Depois de muitas pendengas judiciais e muitas, mas muita polêmica, Señales viu a luz do dia, trazendo um cover, duas canções que estavam prontas havia muito tempo e nove faixas compostas pós-Cromañon. E aí? Señales é, inegavelmente, o trabalho mais bem resolvido da banda, o primeiro que dá para ouvir sem pular faixas. Rocanroles Sin Destino (2004), o trabalho anterior, teria chegado lá, se não desandasse lá pela sétima ou oitava faixa. Sed (2001) era muito cru, ainda que com um bem-vindo pique punk, e Presión (2003) podia ter boas faixas (entre elas o megahit Una Nueva Noche Fria), mas não segurava a onda. Juntando os três, teríamos um bom disco, quase parecido com esse recente.

"Quase" porque Señales traz mais acentuado o costado gardeliano da banda. Claro, os rocks a la Stones estão lá (Puede, Sin Paciencia, Creo, Hoy), bem como também o tipo de reggae fajuto que as bandas novas argentinas adoram fazer (Sueño, para alegrar os poucos universitários bichos-grilos que sobraram). Mas o sax sempre parcimonioso de Juan Carbone aqui dita toda a dinâmica das composições, resultando em "tango-rock" (Limites) e até tango mesmo (Desencuentros, versão de uma velharia de letra sentida e desesperançada). Junto com ele, o batuque criollo de Edu Vasquez dão a banda o caráter que os tiram da vala comum do rock barrial (imitações de Jagger & Richards com letras ocas, trilha sonora oficial da geração pós-Duhalde). Além, é claro, da voz de Pato (trocadilho involuntário).

Fontanet é um cantor raro, que combina raiva e sutileza na mesma medida. Os primeiros discos traziam sua voz com aquele tom de anjo desiludido, mas ainda com fé. Depois de tudo que ocorreu, essa inocência passa longe aqui, mas a confusão de alguém que sabe que errou (feio) e que se descobriu vazio, mas ao mesmo tempo quer conquistar sua redenção (a preços questionáveis, talvez?), está em quase todo verso cantado nas doze faixas do álbum, em especial na incomodamente fatalista faixa-título.

Essas virtudes quase caem por terra ao se constatar a auto-indulgência do disco. É como se o misticismo cristão - que antes rendera a maravilhosa Rebelde, Agitador y Revolucionário, de 2004 - tivesse se impregnado neles ao ponto do messianismo. A postura de "mártires do rock" e a confiança de que serão perdoados (pelos céus ou pelo acaso) resvala em uma perigosa e repulsiva auto-indulgência.

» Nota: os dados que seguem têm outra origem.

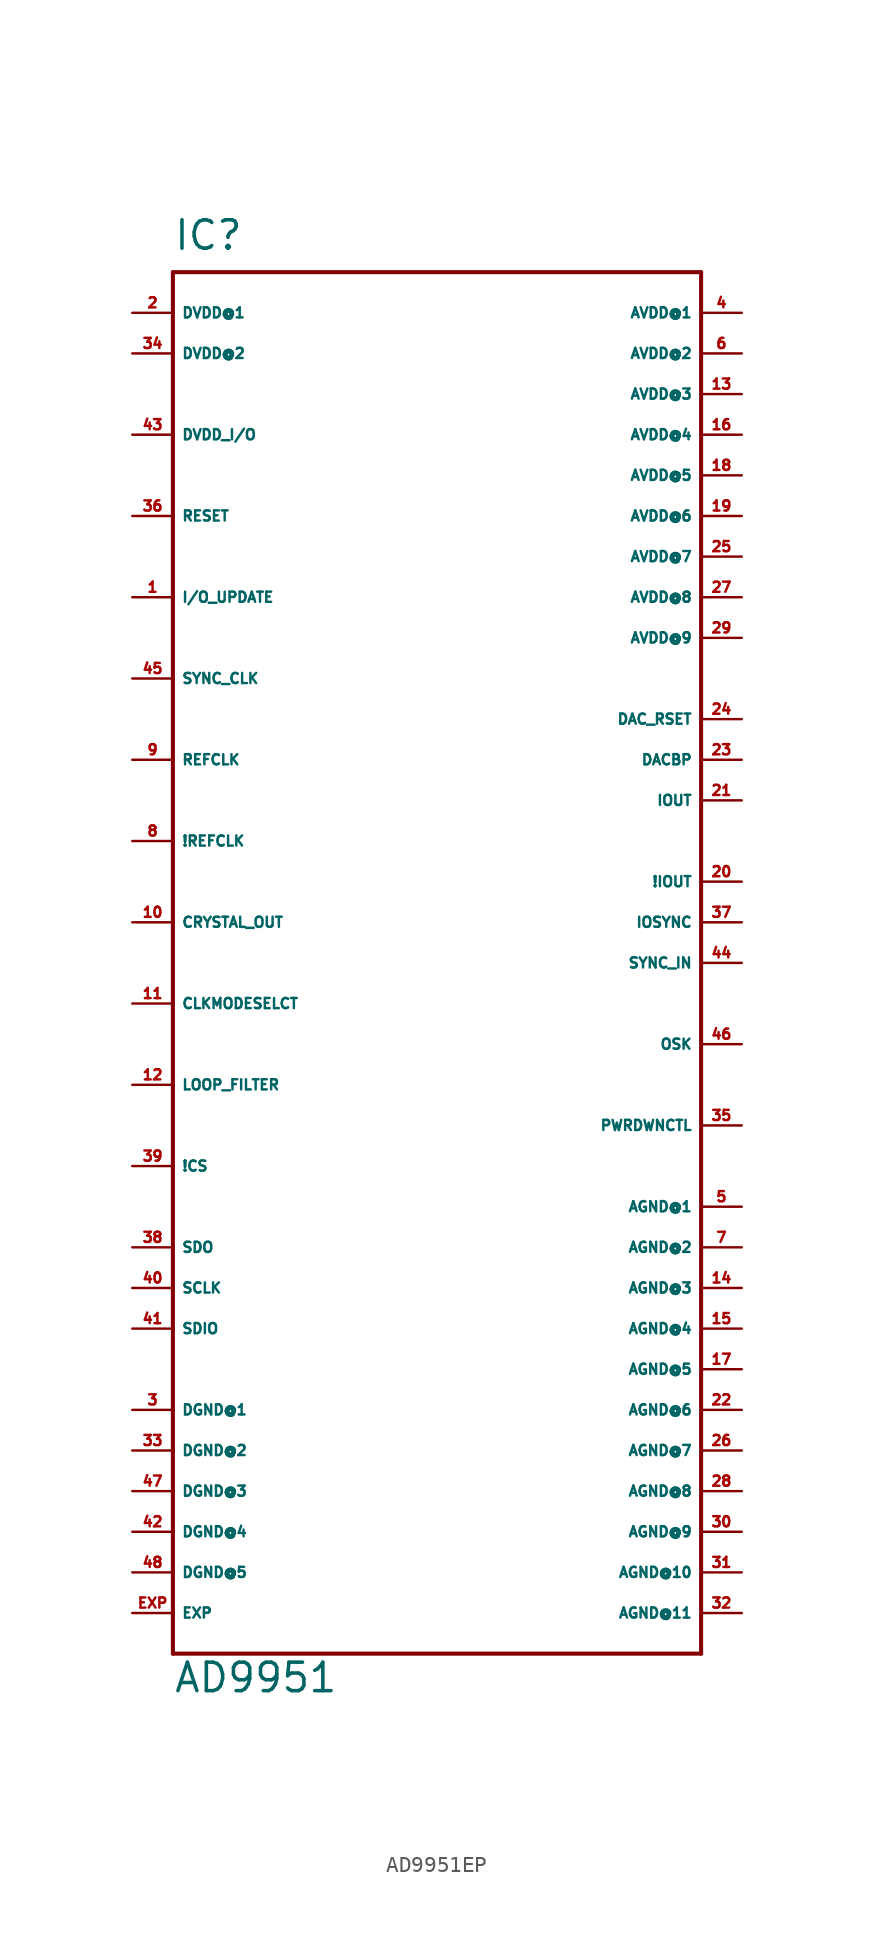
<source format=kicad_sym>
(kicad_symbol_lib
  (version 20220914)
  (generator Eagle2Kicad)
  (symbol "AD9951EP"
    (property "Reference" "IC"
      (at -15.24 41.91 0)
      (effects (font (size 1.778 1.778) (thickness 0.22)) (justify left bottom)))
    (property "Value" "AD9951"
      (at -15.24 -48.26 0)
      (effects (font (size 1.778 1.778) (thickness 0.22)) (justify left bottom)))
    (polyline
      (pts (xy -15.24 40.64) (xy 17.78 40.64))
      (stroke (width 0.254) (type default))
      (fill (type none)))
    (polyline
      (pts (xy 17.78 40.64) (xy 17.78 -45.72))
      (stroke (width 0.254) (type default))
      (fill (type none)))
    (polyline
      (pts (xy 17.78 -45.72) (xy -15.24 -45.72))
      (stroke (width 0.254) (type default))
      (fill (type none)))
    (polyline
      (pts (xy -15.24 -45.72) (xy -15.24 40.64))
      (stroke (width 0.254) (type default))
      (fill (type none)))
    (pin input line
      (at -17.78 20.32 0)
      (length 2.54)
      (name "I/O_UPDATE" (effects (font (size 0.635 0.635) (thickness 0.08)) (justify left bottom)))
      (number "1" (effects (font (size 0.635 0.635) (thickness 0.08)) (justify left bottom))))
    (pin output line
      (at -17.78 15.24 0)
      (length 2.54)
      (name "SYNC_CLK" (effects (font (size 0.635 0.635) (thickness 0.08)) (justify left bottom)))
      (number "45" (effects (font (size 0.635 0.635) (thickness 0.08)) (justify left bottom))))
    (pin input line
      (at -17.78 10.16 0)
      (length 2.54)
      (name "REFCLK" (effects (font (size 0.635 0.635) (thickness 0.08)) (justify left bottom)))
      (number "9" (effects (font (size 0.635 0.635) (thickness 0.08)) (justify left bottom))))
    (pin input line
      (at -17.78 5.08 0)
      (length 2.54)
      (name "!REFCLK" (effects (font (size 0.635 0.635) (thickness 0.08)) (justify left bottom)))
      (number "8" (effects (font (size 0.635 0.635) (thickness 0.08)) (justify left bottom))))
    (pin output line
      (at -17.78 0 0)
      (length 2.54)
      (name "CRYSTAL_OUT" (effects (font (size 0.635 0.635) (thickness 0.08)) (justify left bottom)))
      (number "10" (effects (font (size 0.635 0.635) (thickness 0.08)) (justify left bottom))))
    (pin output line
      (at 20.32 7.62 180)
      (length 2.54)
      (name "IOUT" (effects (font (size 0.635 0.635) (thickness 0.08)) (justify left bottom)))
      (number "21" (effects (font (size 0.635 0.635) (thickness 0.08)) (justify left bottom))))
    (pin output line
      (at 20.32 2.54 180)
      (length 2.54)
      (name "!IOUT" (effects (font (size 0.635 0.635) (thickness 0.08)) (justify left bottom)))
      (number "20" (effects (font (size 0.635 0.635) (thickness 0.08)) (justify left bottom))))
    (pin input line
      (at 20.32 12.7 180)
      (length 2.54)
      (name "DAC_RSET" (effects (font (size 0.635 0.635) (thickness 0.08)) (justify left bottom)))
      (number "24" (effects (font (size 0.635 0.635) (thickness 0.08)) (justify left bottom))))
    (pin input line
      (at 20.32 -2.54 180)
      (length 2.54)
      (name "SYNC_IN" (effects (font (size 0.635 0.635) (thickness 0.08)) (justify left bottom)))
      (number "44" (effects (font (size 0.635 0.635) (thickness 0.08)) (justify left bottom))))
    (pin input line
      (at 20.32 -7.62 180)
      (length 2.54)
      (name "OSK" (effects (font (size 0.635 0.635) (thickness 0.08)) (justify left bottom)))
      (number "46" (effects (font (size 0.635 0.635) (thickness 0.08)) (justify left bottom))))
    (pin input line
      (at 20.32 -12.7 180)
      (length 2.54)
      (name "PWRDWNCTL" (effects (font (size 0.635 0.635) (thickness 0.08)) (justify left bottom)))
      (number "35" (effects (font (size 0.635 0.635) (thickness 0.08)) (justify left bottom))))
    (pin input line
      (at -17.78 25.4 0)
      (length 2.54)
      (name "RESET" (effects (font (size 0.635 0.635) (thickness 0.08)) (justify left bottom)))
      (number "36" (effects (font (size 0.635 0.635) (thickness 0.08)) (justify left bottom))))
    (pin input line
      (at -17.78 -5.08 0)
      (length 2.54)
      (name "CLKMODESELCT" (effects (font (size 0.635 0.635) (thickness 0.08)) (justify left bottom)))
      (number "11" (effects (font (size 0.635 0.635) (thickness 0.08)) (justify left bottom))))
    (pin input line
      (at -17.78 -10.16 0)
      (length 2.54)
      (name "LOOP_FILTER" (effects (font (size 0.635 0.635) (thickness 0.08)) (justify left bottom)))
      (number "12" (effects (font (size 0.635 0.635) (thickness 0.08)) (justify left bottom))))
    (pin input line
      (at 20.32 10.16 180)
      (length 2.54)
      (name "DACBP" (effects (font (size 0.635 0.635) (thickness 0.08)) (justify left bottom)))
      (number "23" (effects (font (size 0.635 0.635) (thickness 0.08)) (justify left bottom))))
    (pin input line
      (at 20.32 0 180)
      (length 2.54)
      (name "IOSYNC" (effects (font (size 0.635 0.635) (thickness 0.08)) (justify left bottom)))
      (number "37" (effects (font (size 0.635 0.635) (thickness 0.08)) (justify left bottom))))
    (pin input line
      (at -17.78 -20.32 0)
      (length 2.54)
      (name "SDO" (effects (font (size 0.635 0.635) (thickness 0.08)) (justify left bottom)))
      (number "38" (effects (font (size 0.635 0.635) (thickness 0.08)) (justify left bottom))))
    (pin input line
      (at -17.78 -15.24 0)
      (length 2.54)
      (name "!CS" (effects (font (size 0.635 0.635) (thickness 0.08)) (justify left bottom)))
      (number "39" (effects (font (size 0.635 0.635) (thickness 0.08)) (justify left bottom))))
    (pin input line
      (at -17.78 -22.86 0)
      (length 2.54)
      (name "SCLK" (effects (font (size 0.635 0.635) (thickness 0.08)) (justify left bottom)))
      (number "40" (effects (font (size 0.635 0.635) (thickness 0.08)) (justify left bottom))))
    (pin bidirectional line
      (at -17.78 -25.4 0)
      (length 2.54)
      (name "SDIO" (effects (font (size 0.635 0.635) (thickness 0.08)) (justify left bottom)))
      (number "41" (effects (font (size 0.635 0.635) (thickness 0.08)) (justify left bottom))))
    (pin unspecified line
      (at -17.78 38.1 0)
      (length 2.54)
      (name "DVDD@1" (effects (font (size 0.635 0.635) (thickness 0.08)) (justify left bottom)))
      (number "2" (effects (font (size 0.635 0.635) (thickness 0.08)) (justify left bottom))))
    (pin unspecified line
      (at -17.78 35.56 0)
      (length 2.54)
      (name "DVDD@2" (effects (font (size 0.635 0.635) (thickness 0.08)) (justify left bottom)))
      (number "34" (effects (font (size 0.635 0.635) (thickness 0.08)) (justify left bottom))))
    (pin unspecified line
      (at -17.78 -30.48 0)
      (length 2.54)
      (name "DGND@1" (effects (font (size 0.635 0.635) (thickness 0.08)) (justify left bottom)))
      (number "3" (effects (font (size 0.635 0.635) (thickness 0.08)) (justify left bottom))))
    (pin unspecified line
      (at -17.78 -33.02 0)
      (length 2.54)
      (name "DGND@2" (effects (font (size 0.635 0.635) (thickness 0.08)) (justify left bottom)))
      (number "33" (effects (font (size 0.635 0.635) (thickness 0.08)) (justify left bottom))))
    (pin unspecified line
      (at -17.78 -35.56 0)
      (length 2.54)
      (name "DGND@3" (effects (font (size 0.635 0.635) (thickness 0.08)) (justify left bottom)))
      (number "47" (effects (font (size 0.635 0.635) (thickness 0.08)) (justify left bottom))))
    (pin unspecified line
      (at -17.78 -38.1 0)
      (length 2.54)
      (name "DGND@4" (effects (font (size 0.635 0.635) (thickness 0.08)) (justify left bottom)))
      (number "42" (effects (font (size 0.635 0.635) (thickness 0.08)) (justify left bottom))))
    (pin unspecified line
      (at 20.32 38.1 180)
      (length 2.54)
      (name "AVDD@1" (effects (font (size 0.635 0.635) (thickness 0.08)) (justify left bottom)))
      (number "4" (effects (font (size 0.635 0.635) (thickness 0.08)) (justify left bottom))))
    (pin unspecified line
      (at 20.32 35.56 180)
      (length 2.54)
      (name "AVDD@2" (effects (font (size 0.635 0.635) (thickness 0.08)) (justify left bottom)))
      (number "6" (effects (font (size 0.635 0.635) (thickness 0.08)) (justify left bottom))))
    (pin unspecified line
      (at 20.32 33.02 180)
      (length 2.54)
      (name "AVDD@3" (effects (font (size 0.635 0.635) (thickness 0.08)) (justify left bottom)))
      (number "13" (effects (font (size 0.635 0.635) (thickness 0.08)) (justify left bottom))))
    (pin unspecified line
      (at 20.32 30.48 180)
      (length 2.54)
      (name "AVDD@4" (effects (font (size 0.635 0.635) (thickness 0.08)) (justify left bottom)))
      (number "16" (effects (font (size 0.635 0.635) (thickness 0.08)) (justify left bottom))))
    (pin unspecified line
      (at 20.32 27.94 180)
      (length 2.54)
      (name "AVDD@5" (effects (font (size 0.635 0.635) (thickness 0.08)) (justify left bottom)))
      (number "18" (effects (font (size 0.635 0.635) (thickness 0.08)) (justify left bottom))))
    (pin unspecified line
      (at 20.32 25.4 180)
      (length 2.54)
      (name "AVDD@6" (effects (font (size 0.635 0.635) (thickness 0.08)) (justify left bottom)))
      (number "19" (effects (font (size 0.635 0.635) (thickness 0.08)) (justify left bottom))))
    (pin unspecified line
      (at 20.32 22.86 180)
      (length 2.54)
      (name "AVDD@7" (effects (font (size 0.635 0.635) (thickness 0.08)) (justify left bottom)))
      (number "25" (effects (font (size 0.635 0.635) (thickness 0.08)) (justify left bottom))))
    (pin unspecified line
      (at 20.32 20.32 180)
      (length 2.54)
      (name "AVDD@8" (effects (font (size 0.635 0.635) (thickness 0.08)) (justify left bottom)))
      (number "27" (effects (font (size 0.635 0.635) (thickness 0.08)) (justify left bottom))))
    (pin unspecified line
      (at 20.32 17.78 180)
      (length 2.54)
      (name "AVDD@9" (effects (font (size 0.635 0.635) (thickness 0.08)) (justify left bottom)))
      (number "29" (effects (font (size 0.635 0.635) (thickness 0.08)) (justify left bottom))))
    (pin unspecified line
      (at 20.32 -17.78 180)
      (length 2.54)
      (name "AGND@1" (effects (font (size 0.635 0.635) (thickness 0.08)) (justify left bottom)))
      (number "5" (effects (font (size 0.635 0.635) (thickness 0.08)) (justify left bottom))))
    (pin unspecified line
      (at 20.32 -20.32 180)
      (length 2.54)
      (name "AGND@2" (effects (font (size 0.635 0.635) (thickness 0.08)) (justify left bottom)))
      (number "7" (effects (font (size 0.635 0.635) (thickness 0.08)) (justify left bottom))))
    (pin unspecified line
      (at 20.32 -22.86 180)
      (length 2.54)
      (name "AGND@3" (effects (font (size 0.635 0.635) (thickness 0.08)) (justify left bottom)))
      (number "14" (effects (font (size 0.635 0.635) (thickness 0.08)) (justify left bottom))))
    (pin unspecified line
      (at 20.32 -25.4 180)
      (length 2.54)
      (name "AGND@4" (effects (font (size 0.635 0.635) (thickness 0.08)) (justify left bottom)))
      (number "15" (effects (font (size 0.635 0.635) (thickness 0.08)) (justify left bottom))))
    (pin unspecified line
      (at 20.32 -27.94 180)
      (length 2.54)
      (name "AGND@5" (effects (font (size 0.635 0.635) (thickness 0.08)) (justify left bottom)))
      (number "17" (effects (font (size 0.635 0.635) (thickness 0.08)) (justify left bottom))))
    (pin unspecified line
      (at 20.32 -30.48 180)
      (length 2.54)
      (name "AGND@6" (effects (font (size 0.635 0.635) (thickness 0.08)) (justify left bottom)))
      (number "22" (effects (font (size 0.635 0.635) (thickness 0.08)) (justify left bottom))))
    (pin unspecified line
      (at 20.32 -33.02 180)
      (length 2.54)
      (name "AGND@7" (effects (font (size 0.635 0.635) (thickness 0.08)) (justify left bottom)))
      (number "26" (effects (font (size 0.635 0.635) (thickness 0.08)) (justify left bottom))))
    (pin unspecified line
      (at 20.32 -35.56 180)
      (length 2.54)
      (name "AGND@8" (effects (font (size 0.635 0.635) (thickness 0.08)) (justify left bottom)))
      (number "28" (effects (font (size 0.635 0.635) (thickness 0.08)) (justify left bottom))))
    (pin unspecified line
      (at 20.32 -38.1 180)
      (length 2.54)
      (name "AGND@9" (effects (font (size 0.635 0.635) (thickness 0.08)) (justify left bottom)))
      (number "30" (effects (font (size 0.635 0.635) (thickness 0.08)) (justify left bottom))))
    (pin unspecified line
      (at 20.32 -40.64 180)
      (length 2.54)
      (name "AGND@10" (effects (font (size 0.635 0.635) (thickness 0.08)) (justify left bottom)))
      (number "31" (effects (font (size 0.635 0.635) (thickness 0.08)) (justify left bottom))))
    (pin unspecified line
      (at 20.32 -43.18 180)
      (length 2.54)
      (name "AGND@11" (effects (font (size 0.635 0.635) (thickness 0.08)) (justify left bottom)))
      (number "32" (effects (font (size 0.635 0.635) (thickness 0.08)) (justify left bottom))))
    (pin unspecified line
      (at -17.78 30.48 0)
      (length 2.54)
      (name "DVDD_I/O" (effects (font (size 0.635 0.635) (thickness 0.08)) (justify left bottom)))
      (number "43" (effects (font (size 0.635 0.635) (thickness 0.08)) (justify left bottom))))
    (pin unspecified line
      (at -17.78 -40.64 0)
      (length 2.54)
      (name "DGND@5" (effects (font (size 0.635 0.635) (thickness 0.08)) (justify left bottom)))
      (number "48" (effects (font (size 0.635 0.635) (thickness 0.08)) (justify left bottom))))
    (pin passive line
      (at -17.78 -43.18 0)
      (length 2.54)
      (name "EXP" (effects (font (size 0.635 0.635) (thickness 0.08)) (justify left bottom)))
      (number "EXP" (effects (font (size 0.635 0.635) (thickness 0.08)) (justify left bottom))))))
</source>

O oportunismo comercial - lançar o disco antes do julgamento oficial, ao proibitivo preço de 45 pesos, enquanto a média é 23 (alegando como motivo a exagerada arte de capa, até porque consideram o artista que a fez como membro da banda, honraria que estendem ao seu empresário...) só pinta o quadro com cores mais feias.

Enfim, como avaliar um disco, se ele é só música? O problema de Señales está no "só". Quando é música, erra pouco (9 de Julio é uma das raras altamente dispensáveis) e acerta muito (o rock vaudeville candombero de Frente Al Rio, dedicado à falecida noiva de Fontanet, é desde já uma das melhores faixas do ano). Saindo desse campo, resta bem pouco o que louvar. Poderíamos deixar de lado e só ouvir o som. Mas há 194 corpos que não nos deixam pensar assim. Não mesmo.